Quinn is very good as Benny, the put-upon older brother who runs an auto-repair shop but who has neglected his own personal life for 12 years in an effort to keep Joon stable and out of an institution.

Masterson is even better, seemingly "normal" most of the time, though she occasionally has spurts of erratic behavior — going out into the street to direct traffic, starting little fires around the house, etc.

And there's a bevy of enjoyable character players in supporting roles — Julianne Moore as a waitress/actress who becomes romantically involved with Benny, Oliver Platt as one of Benny's mechanics, C.C.H. Pounder as Joon's psychiatrist and Dan Hedaya and Joe Grifasi as Benny's poker buddies (whose unique take on playing the game is a highlight).

But the subtle scene-stealer here is Depp, as Sam, an illiterate and quiet old-movie addict and ardent admirer of Buster Keaton. Sam has been shuttled to his reluctant cousin's house until Joon wins him in a poker hand. (Or, more accurately, she loses the hand.)

Sam predictably turns Benny's household upside-down and, of course, falls in love with Joon. (The uncle is quickly dropped.)

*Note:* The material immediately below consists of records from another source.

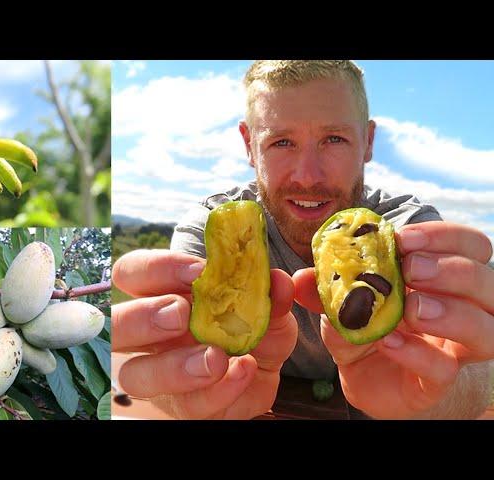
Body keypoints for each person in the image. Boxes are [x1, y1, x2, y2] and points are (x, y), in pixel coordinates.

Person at [111, 60, 494, 419]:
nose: (308, 175)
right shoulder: (214, 227)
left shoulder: (408, 230)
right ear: (249, 145)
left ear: (368, 141)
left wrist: (441, 394)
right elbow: (173, 354)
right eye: (281, 142)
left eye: (334, 139)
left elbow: (478, 368)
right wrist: (182, 391)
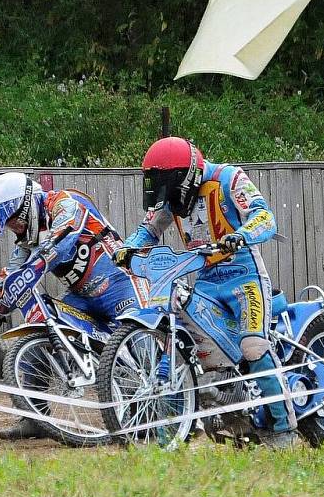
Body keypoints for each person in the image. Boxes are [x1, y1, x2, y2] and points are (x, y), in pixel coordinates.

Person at [115, 136, 298, 448]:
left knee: (253, 346)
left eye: (164, 184)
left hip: (245, 280)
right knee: (196, 346)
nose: (162, 193)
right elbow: (148, 230)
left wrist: (241, 235)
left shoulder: (228, 178)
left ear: (183, 177)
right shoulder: (172, 202)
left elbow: (265, 217)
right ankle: (192, 423)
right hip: (206, 281)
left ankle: (284, 431)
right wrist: (124, 249)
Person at [0, 172, 149, 441]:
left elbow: (64, 237)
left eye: (13, 221)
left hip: (122, 283)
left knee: (138, 348)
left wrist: (34, 263)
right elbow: (10, 274)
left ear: (26, 205)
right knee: (42, 332)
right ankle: (34, 417)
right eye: (8, 225)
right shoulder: (27, 240)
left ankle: (159, 414)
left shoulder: (65, 201)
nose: (15, 228)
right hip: (82, 297)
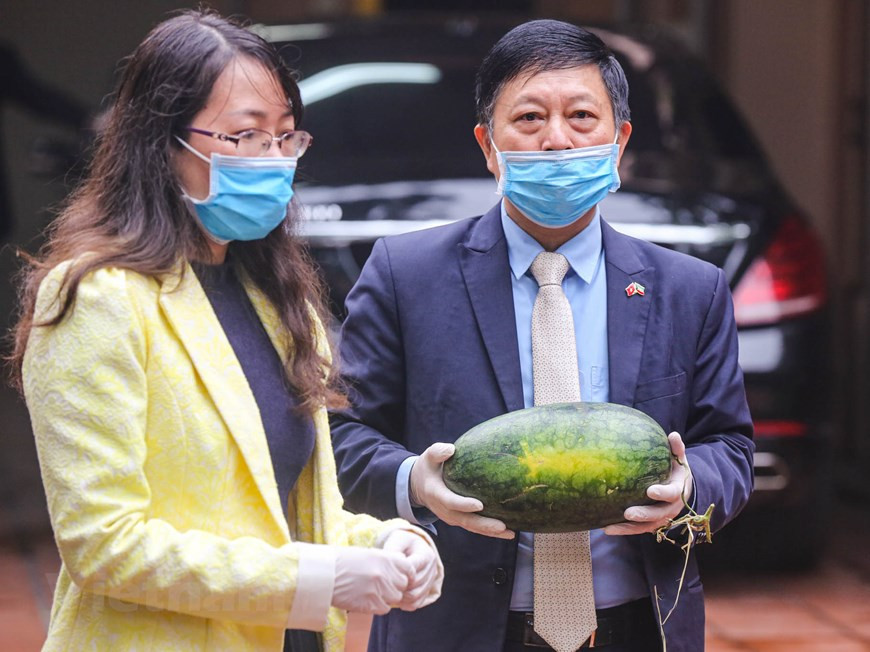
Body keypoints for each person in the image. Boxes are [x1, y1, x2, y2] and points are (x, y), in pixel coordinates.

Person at [8, 10, 442, 652]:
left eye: (285, 138)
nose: (271, 160)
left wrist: (382, 540)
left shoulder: (276, 296)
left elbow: (283, 516)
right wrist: (320, 576)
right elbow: (103, 544)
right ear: (163, 143)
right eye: (245, 137)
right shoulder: (97, 297)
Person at [329, 19, 754, 652]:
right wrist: (415, 481)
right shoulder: (404, 276)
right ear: (487, 145)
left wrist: (689, 488)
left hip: (635, 626)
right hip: (455, 628)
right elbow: (340, 437)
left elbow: (731, 447)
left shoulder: (690, 290)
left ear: (620, 140)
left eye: (582, 116)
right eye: (528, 119)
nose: (557, 141)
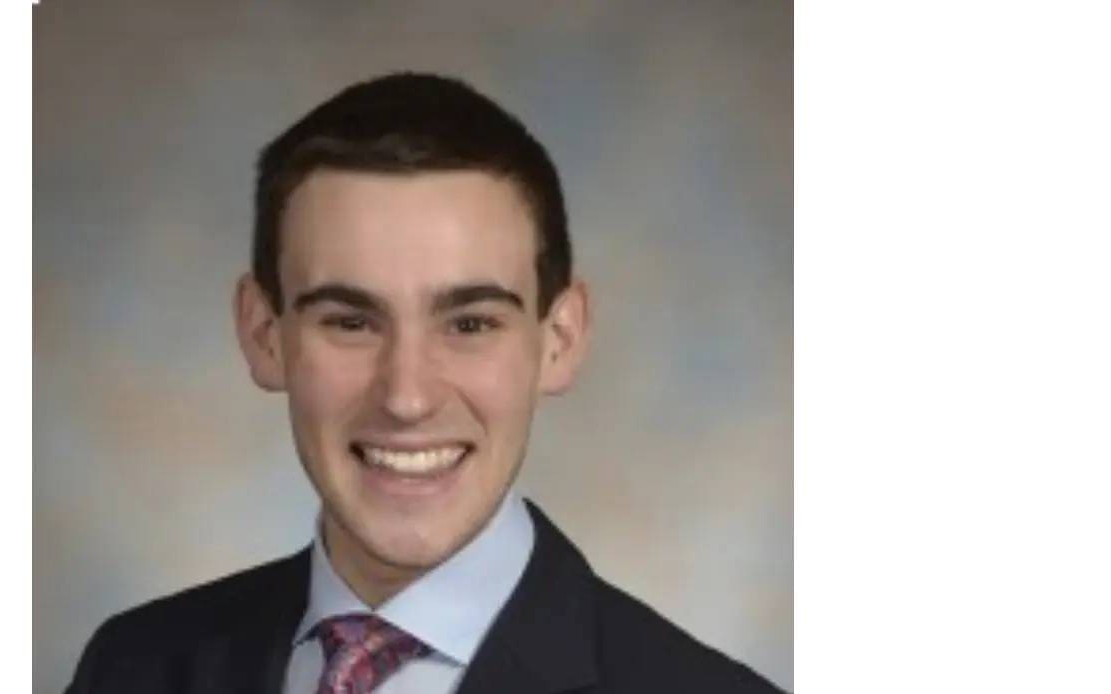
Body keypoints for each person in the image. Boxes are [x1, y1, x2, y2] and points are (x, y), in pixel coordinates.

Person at [65, 72, 785, 694]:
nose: (407, 398)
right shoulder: (134, 667)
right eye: (350, 322)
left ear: (558, 341)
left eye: (470, 324)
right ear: (264, 335)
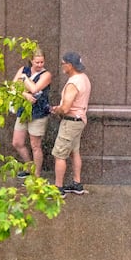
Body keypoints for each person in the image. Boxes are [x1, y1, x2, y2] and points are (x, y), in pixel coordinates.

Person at [50, 52, 91, 199]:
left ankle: (58, 188)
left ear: (70, 65)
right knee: (75, 152)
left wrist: (56, 109)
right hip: (80, 120)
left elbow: (66, 108)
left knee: (59, 154)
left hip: (70, 122)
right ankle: (77, 184)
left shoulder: (73, 83)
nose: (62, 66)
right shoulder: (84, 78)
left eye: (63, 63)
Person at [11, 48, 52, 178]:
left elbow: (34, 89)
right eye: (37, 62)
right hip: (23, 111)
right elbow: (12, 87)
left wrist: (24, 79)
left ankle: (37, 176)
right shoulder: (24, 69)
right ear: (31, 61)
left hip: (38, 112)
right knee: (17, 142)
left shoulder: (46, 75)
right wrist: (24, 95)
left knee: (35, 145)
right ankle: (29, 167)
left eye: (42, 62)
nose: (40, 65)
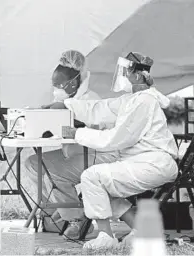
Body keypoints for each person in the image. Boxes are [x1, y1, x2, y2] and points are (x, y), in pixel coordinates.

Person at [53, 52, 178, 249]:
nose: (122, 77)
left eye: (125, 73)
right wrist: (66, 104)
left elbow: (114, 139)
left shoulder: (143, 102)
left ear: (137, 76)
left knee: (92, 178)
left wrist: (77, 133)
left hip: (153, 164)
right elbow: (100, 108)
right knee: (98, 185)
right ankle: (141, 231)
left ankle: (106, 238)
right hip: (142, 161)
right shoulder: (132, 99)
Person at [24, 50, 101, 239]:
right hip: (74, 154)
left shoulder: (91, 100)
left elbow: (88, 130)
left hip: (96, 155)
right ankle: (59, 210)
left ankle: (77, 219)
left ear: (73, 83)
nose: (54, 90)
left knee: (53, 172)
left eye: (58, 85)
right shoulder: (67, 100)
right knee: (33, 163)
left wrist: (61, 113)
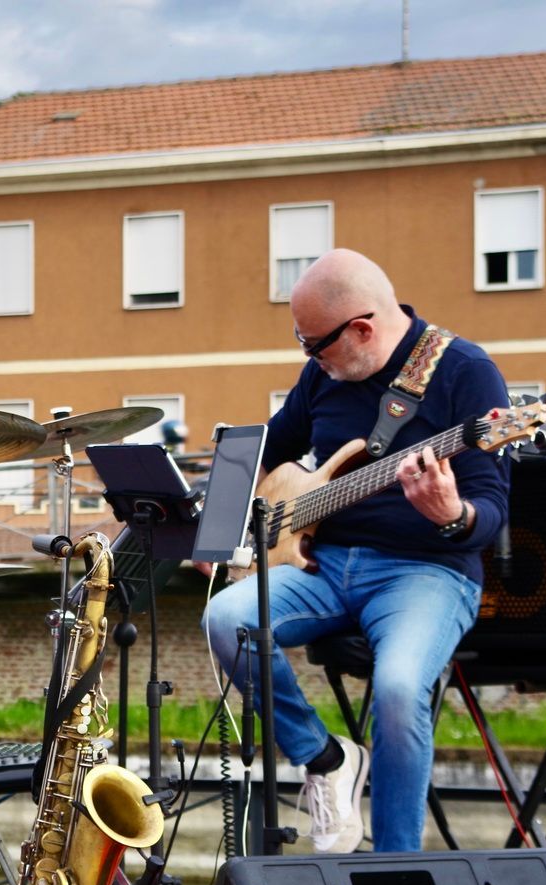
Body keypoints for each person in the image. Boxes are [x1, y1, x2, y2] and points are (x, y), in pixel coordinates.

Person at [203, 249, 510, 854]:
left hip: (427, 572)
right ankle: (326, 759)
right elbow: (267, 448)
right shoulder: (325, 374)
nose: (308, 357)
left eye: (313, 344)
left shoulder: (465, 372)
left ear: (362, 329)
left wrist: (452, 513)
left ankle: (396, 864)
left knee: (397, 690)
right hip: (323, 563)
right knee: (226, 618)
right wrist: (220, 526)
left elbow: (492, 510)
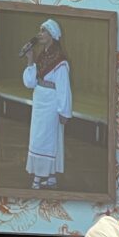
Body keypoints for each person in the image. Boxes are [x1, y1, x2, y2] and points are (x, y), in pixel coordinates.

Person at [22, 19, 72, 190]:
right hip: (39, 101)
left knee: (46, 139)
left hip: (51, 103)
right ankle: (51, 177)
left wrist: (64, 111)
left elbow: (64, 88)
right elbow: (30, 83)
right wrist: (30, 60)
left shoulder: (60, 61)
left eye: (43, 31)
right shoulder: (42, 57)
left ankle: (38, 176)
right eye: (40, 30)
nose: (40, 34)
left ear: (52, 35)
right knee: (39, 136)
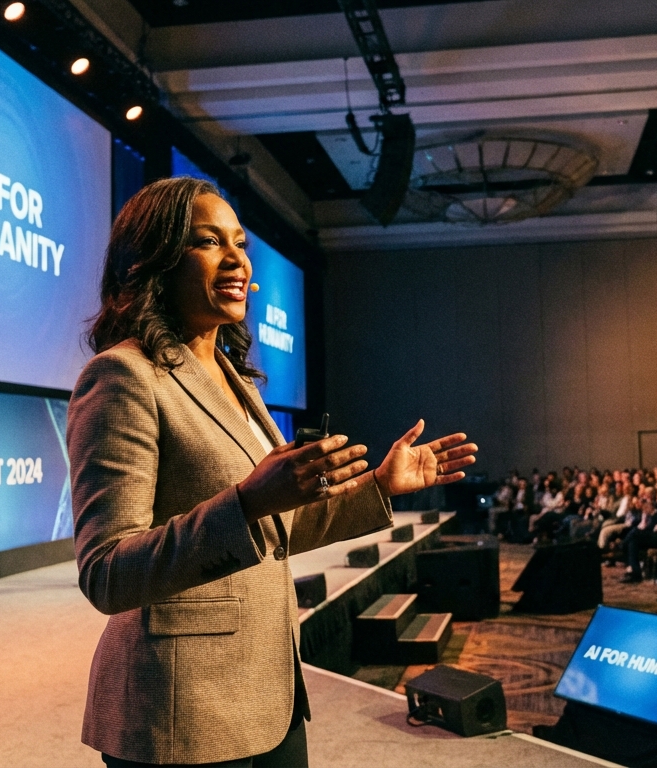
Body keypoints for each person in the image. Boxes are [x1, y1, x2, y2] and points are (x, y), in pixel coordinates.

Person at [67, 177, 478, 767]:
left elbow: (274, 531)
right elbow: (107, 572)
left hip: (269, 694)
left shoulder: (237, 378)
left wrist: (379, 486)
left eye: (240, 243)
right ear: (154, 260)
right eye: (209, 242)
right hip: (179, 711)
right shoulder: (123, 378)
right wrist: (247, 502)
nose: (237, 260)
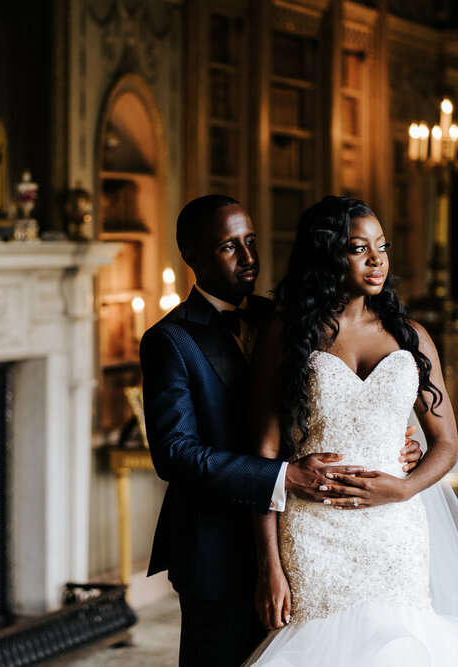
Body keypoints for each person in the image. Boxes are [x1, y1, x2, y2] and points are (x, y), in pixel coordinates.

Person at [245, 195, 458, 666]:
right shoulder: (287, 334)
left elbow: (447, 443)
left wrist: (404, 487)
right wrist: (269, 564)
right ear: (327, 253)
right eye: (358, 248)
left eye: (382, 247)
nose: (376, 260)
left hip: (394, 532)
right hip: (312, 530)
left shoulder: (411, 335)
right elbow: (263, 456)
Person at [139, 195, 422, 667]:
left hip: (308, 537)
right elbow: (175, 453)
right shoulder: (170, 340)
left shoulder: (290, 319)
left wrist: (395, 442)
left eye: (250, 241)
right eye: (230, 247)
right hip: (221, 544)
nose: (249, 258)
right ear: (190, 256)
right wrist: (283, 476)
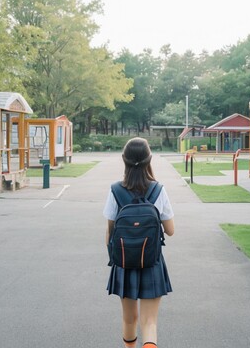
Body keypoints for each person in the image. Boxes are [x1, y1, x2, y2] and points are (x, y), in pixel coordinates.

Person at [103, 137, 175, 348]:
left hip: (124, 262)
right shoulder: (158, 190)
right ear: (149, 160)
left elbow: (110, 231)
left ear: (124, 160)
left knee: (129, 319)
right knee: (149, 321)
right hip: (152, 261)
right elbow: (170, 231)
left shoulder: (115, 190)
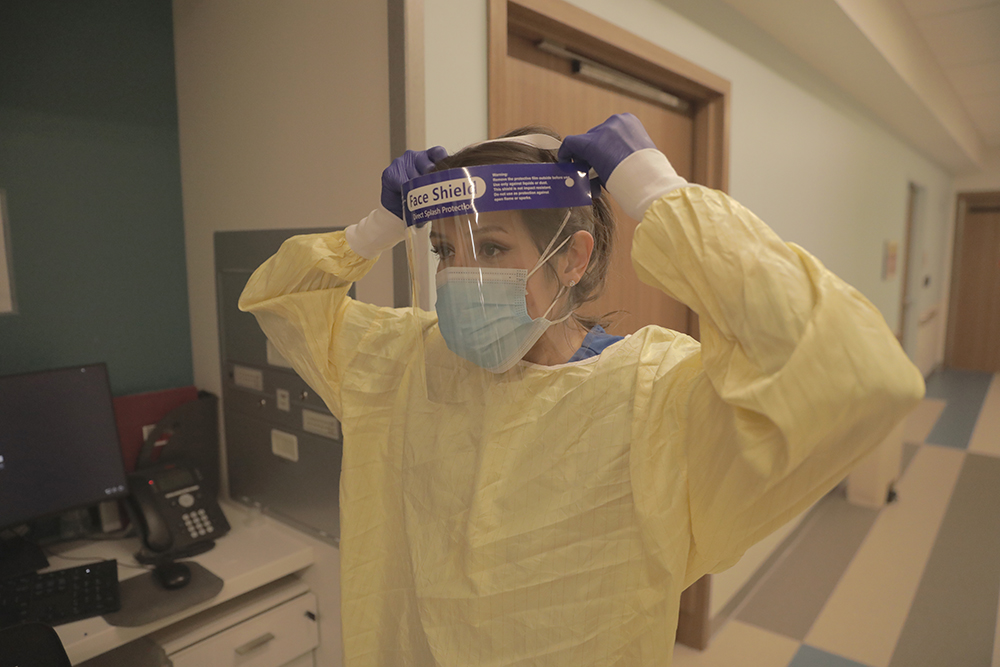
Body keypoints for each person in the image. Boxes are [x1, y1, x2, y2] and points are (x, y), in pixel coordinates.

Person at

"Benny and Joon" is one of those forced eccentric comedies (full of literary and cinematic references and an interesting way to make grilled cheese sandwiches) that tries a little too hard to be charming and off the wall. But Depp is affably endearing and offers some hilarious, seemingly impromptu tributes to Chaplin (in a restaurant scene he re-creates the dance of the rolls from "The Gold Rush") and Keaton (a showstopping series of sight gags in a park). His graceful movements as he performs these silent movie slapstick routines and his gentle, sweet demeanor handily steal the film.

Best verbal exchange: Benny asks Sam after his demonstration in the park, "Did you have to go to school for that?" "No," Sam replies, "I got thrown out of school for that."

After "Edward Scissorhands" and "Benny & Joon," Depp has proven himself an actor with much more to offer than his early roles (in "A Nightmare on Elm Street" and TV's "21 Jump Street") might have suggested.

"Benny & Joon" is rated PG, though it does contain some violence, sex and profanity.